:: AIM OF THE TASK ::
I'd like every record written out again, exactly as it is.

MATERIAL SUPPLIED: Begin

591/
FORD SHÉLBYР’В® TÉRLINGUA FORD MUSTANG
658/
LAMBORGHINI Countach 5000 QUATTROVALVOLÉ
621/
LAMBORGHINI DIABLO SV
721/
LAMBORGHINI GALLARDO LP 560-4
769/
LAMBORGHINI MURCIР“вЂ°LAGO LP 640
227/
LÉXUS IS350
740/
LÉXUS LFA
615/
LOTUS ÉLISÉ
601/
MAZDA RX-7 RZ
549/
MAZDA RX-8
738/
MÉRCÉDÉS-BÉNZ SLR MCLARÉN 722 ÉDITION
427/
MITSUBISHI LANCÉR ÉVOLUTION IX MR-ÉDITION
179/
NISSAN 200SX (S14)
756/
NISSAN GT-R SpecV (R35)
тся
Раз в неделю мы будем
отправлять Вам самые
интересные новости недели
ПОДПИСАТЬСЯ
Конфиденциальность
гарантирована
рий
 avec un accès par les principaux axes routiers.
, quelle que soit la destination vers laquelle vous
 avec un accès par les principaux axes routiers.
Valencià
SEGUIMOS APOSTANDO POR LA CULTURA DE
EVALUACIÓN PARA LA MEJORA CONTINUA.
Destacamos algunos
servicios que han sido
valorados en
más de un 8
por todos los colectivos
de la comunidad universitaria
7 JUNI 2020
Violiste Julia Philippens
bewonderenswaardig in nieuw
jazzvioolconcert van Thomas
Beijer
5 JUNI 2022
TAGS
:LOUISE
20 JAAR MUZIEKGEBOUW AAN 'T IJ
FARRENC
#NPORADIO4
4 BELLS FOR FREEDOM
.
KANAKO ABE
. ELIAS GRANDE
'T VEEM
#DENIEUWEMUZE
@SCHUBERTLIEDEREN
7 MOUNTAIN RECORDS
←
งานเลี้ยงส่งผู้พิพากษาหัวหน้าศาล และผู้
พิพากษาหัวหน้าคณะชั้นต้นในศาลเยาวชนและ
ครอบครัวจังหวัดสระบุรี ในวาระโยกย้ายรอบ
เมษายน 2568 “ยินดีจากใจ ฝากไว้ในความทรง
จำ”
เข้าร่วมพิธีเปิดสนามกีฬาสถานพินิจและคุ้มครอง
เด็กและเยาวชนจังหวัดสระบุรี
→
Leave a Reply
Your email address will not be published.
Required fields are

MATERIAL SUPPLIED: End

:: PROBLEM SOLUTION ::
591/
FORD SHÉLBYР’В® TÉRLINGUA FORD MUSTANG
658/
LAMBORGHINI Countach 5000 QUATTROVALVOLÉ
621/
LAMBORGHINI DIABLO SV
721/
LAMBORGHINI GALLARDO LP 560-4
769/
LAMBORGHINI MURCIР“вЂ°LAGO LP 640
227/
LÉXUS IS350
740/
LÉXUS LFA
615/
LOTUS ÉLISÉ
601/
MAZDA RX-7 RZ
549/
MAZDA RX-8
738/
MÉRCÉDÉS-BÉNZ SLR MCLARÉN 722 ÉDITION
427/
MITSUBISHI LANCÉR ÉVOLUTION IX MR-ÉDITION
179/
NISSAN 200SX (S14)
756/
NISSAN GT-R SpecV (R35)
тся
Раз в неделю мы будем
отправлять Вам самые
интересные новости недели
ПОДПИСАТЬСЯ
Конфиденциальность
гарантирована
рий
 avec un accès par les principaux axes routiers.
, quelle que soit la destination vers laquelle vous
 avec un accès par les principaux axes routiers.
Valencià
SEGUIMOS APOSTANDO POR LA CULTURA DE
EVALUACIÓN PARA LA MEJORA CONTINUA.
Destacamos algunos
servicios que han sido
valorados en
más de un 8
por todos los colectivos
de la comunidad universitaria
7 JUNI 2020
Violiste Julia Philippens
bewonderenswaardig in nieuw
jazzvioolconcert van Thomas
Beijer
5 JUNI 2022
TAGS
:LOUISE
20 JAAR MUZIEKGEBOUW AAN 'T IJ
FARRENC
#NPORADIO4
4 BELLS FOR FREEDOM
.
KANAKO ABE
. ELIAS GRANDE
'T VEEM
#DENIEUWEMUZE
@SCHUBERTLIEDEREN
7 MOUNTAIN RECORDS
←
งานเลี้ยงส่งผู้พิพากษาหัวหน้าศาล และผู้
พิพากษาหัวหน้าคณะชั้นต้นในศาลเยาวชนและ
ครอบครัวจังหวัดสระบุรี ในวาระโยกย้ายรอบ
เมษายน 2568 “ยินดีจากใจ ฝากไว้ในความทรง
จำ”
เข้าร่วมพิธีเปิดสนามกีฬาสถานพินิจและคุ้มครอง
เด็กและเยาวชนจังหวัดสระบุรี
→
Leave a Reply
Your email address will not be published.
Required fields are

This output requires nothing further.